A Rolling Stone…

Before I found the sweet and steady gig that currently fills my days and partially fills my echo-y pockets, I temped at a few places that provided me with interesting experiences.

The first one was a gigantic hedge fund. I manned a desk on a floor that no one really entered, which was really fortunate because it was my first day working in an office environment and I was terrified. I think I answered two phone calls and greeted one set of visitors and still managed to screw everything up. They asked me back a week later.

But I had to decline, because I had picked up a two week-long gig at another financial firm, Company X. This one had five people in it and was very casual. The office was so small that I could see every person who worked there from my desk. I inadvertently hung up on every single person who called, but I kept the pantry and the fridge stocked and managed to keep my panic mostly to myself. My third day, they asked for my resume, which I assumed was a good sign. I fantasized about working there every day and having dental insurance and saying sassy things that made everyone laugh. The adorable guy who was the rookie broker and I would fall in love Jim and Pam style and live a fabulous New York life together. On the fourth day, I got a call from my temp agency at 3 pm, telling me that Company X had found someone permanent and that I wouldn’t be needed anymore. I got fired, sitting at my desk, in the middle of the day. Then I had to finish out the rest of the day, knowing that the person ten feet to my left had just made a call to fire me without speaking to me at all.
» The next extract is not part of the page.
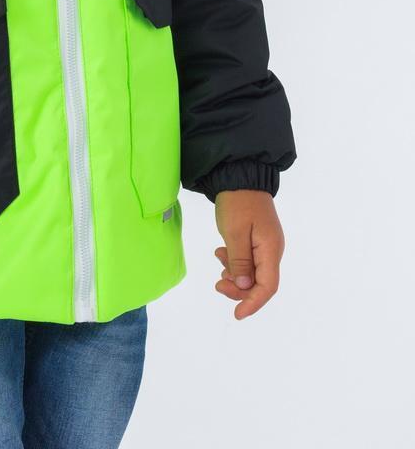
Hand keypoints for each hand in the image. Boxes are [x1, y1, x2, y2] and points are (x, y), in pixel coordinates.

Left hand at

That was when I realized temping had its own set of rules.

I never saw the adorable rookie broker again. It’s probably just as well, since he was Canadian.

The following week, I reported to a marketing and motivation firm, Pizzazz. This was definitely my favorite job. There was lots of work for me to do. Pizzazz had offices on several continents and motivational speakers who traveled all over the world, having people punch through boards and do trust falls. I began to think this might be the place for me. I couldtake the firm by storm, motivating everyone I met and voyaging to new countries, inspiring people to change their lives along the way, like Tony Robbins or Richard Simmons. I casually mentioned looking for a permanent position at Pizzazz to Abby, one of the girls working there, who I especially liked. She grabbed my wrist and said, with no mirth or irony, “You don’t want to work here. You will never travel. You will live in this office. If you have any dreams or aspirations for yourself in the whole world, don’t do it.”

The next day, my temp agent called and offered me an interview at Pizzazz. I thanked her but declined. Something told me it just wasn’t the place for me.